Home | Redaksi | Advertisement | Kirim Naskah | Pedoman Pemberitaan Media Siber
Facebook RSS
1.520 views

Stupid, Covid, Whatever

 

Oleh:

Chusnatul Jannah

Lingkar Studi Perempuan dan Peradaban

 

BELAKANGAN jagat maya diramaikan dengan tagar #IndonesiaTerserah. Hal itu dipicu oleh pelonggaran dan pengabaian masyarakat terhadap sebaran covid-19. Kejadian di Mcd Sarinah dan Bandara Soekarno-Hatta. Bagaimana Hatta membuat kita geleng-geleng kepala. Bagaimana tidak, di saat PSBB tengah berlaku, masyarakat malah ramai-ramai mendatangi lokasi penutupan Mcd Sarinah. 
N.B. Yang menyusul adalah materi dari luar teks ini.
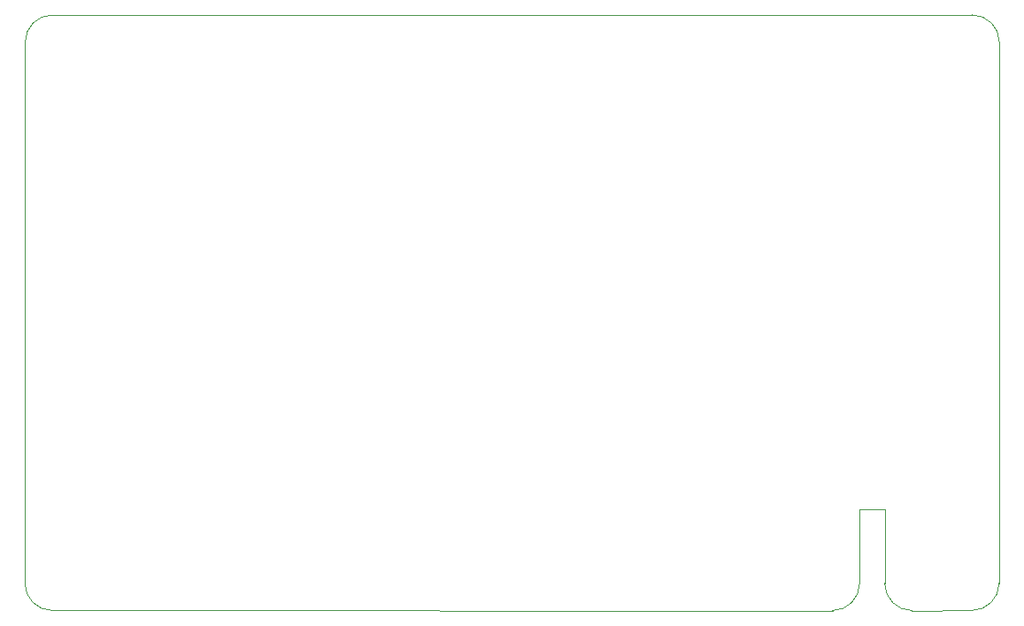
<source format=gm1>
G04 #@! TF.GenerationSoftware,KiCad,Pcbnew,7.0.11-2.fc39*
G04 #@! TF.CreationDate,2024-05-02T20:43:30+03:00*
G04 #@! TF.ProjectId,mainboard_v1.1,6d61696e-626f-4617-9264-5f76312e312e,rev?*
G04 #@! TF.SameCoordinates,Original*
G04 #@! TF.FileFunction,Profile,NP*
%FSLAX46Y46*%
G04 Gerber Fmt 4.6, Leading zero omitted, Abs format (unit mm)*
G04 Created by KiCad (PCBNEW 7.0.11-2.fc39) date 2024-05-02 20:43:30*
%MOMM*%
%LPD*%
G01*
G04 APERTURE LIST*
G04 #@! TA.AperFunction,Profile*
%ADD10C,0.100000*%
G04 #@! TD*
G04 APERTURE END LIST*
D10*
X208730000Y-89520000D02*
G75*
G03*
X211330000Y-92120000I2600000J0D01*
G01*
X219698478Y-37690000D02*
X219676250Y-89503750D01*
X206330000Y-82390000D02*
X208730000Y-82390000D01*
X206330000Y-89520000D02*
X206330000Y-82390000D01*
X208730000Y-82390000D02*
X208730000Y-89520000D01*
X203730000Y-92120000D02*
X129076250Y-92103750D01*
X129098478Y-35090078D02*
G75*
G03*
X126498478Y-37690000I-78J-2599922D01*
G01*
X126476250Y-89503750D02*
G75*
G03*
X129076250Y-92103750I2599950J-50D01*
G01*
X129098478Y-35090000D02*
X217098478Y-35090000D01*
X219698500Y-37690000D02*
G75*
G03*
X217098478Y-35090000I-2600000J0D01*
G01*
X217076250Y-92103750D02*
G75*
G03*
X219676250Y-89503750I50J2599950D01*
G01*
X211330000Y-92120000D02*
X217076250Y-92103750D01*
X203730000Y-92120000D02*
G75*
G03*
X206330000Y-89520000I0J2600000D01*
G01*
X126476250Y-89503750D02*
X126498478Y-37690000D01*
M02*

</source>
Ketika physical distancing tetap digalakkan, pemerintah malah melakukan pelonggaran dengan membuka kembali akses bandara. Alhasil, kerumunan massa di Bandara Soetta tak terhindarkan. Tagar #IndonesiaTerserah mengindikasikan beberapa hal: 

Pertama, rasa keputusasaan. Sejatinya kata ‘IndonesiaTerserah’ adalah kata sindiran untuk pemerintah. Masyarakat diminta patuhi protokol covid, akan tetapi tidak nampak keseriusan pemerintah dalam mengurangi kasus positif corona di Indonesia. Kebijakan yang membingungkan, berubah-ubah, dan banyaknya pelonggaran. Seperti larangan mudik diganti dengan himbauan agar tidak mudik. Melarang mudik tapi moda transportasi kembali diaktifkan. 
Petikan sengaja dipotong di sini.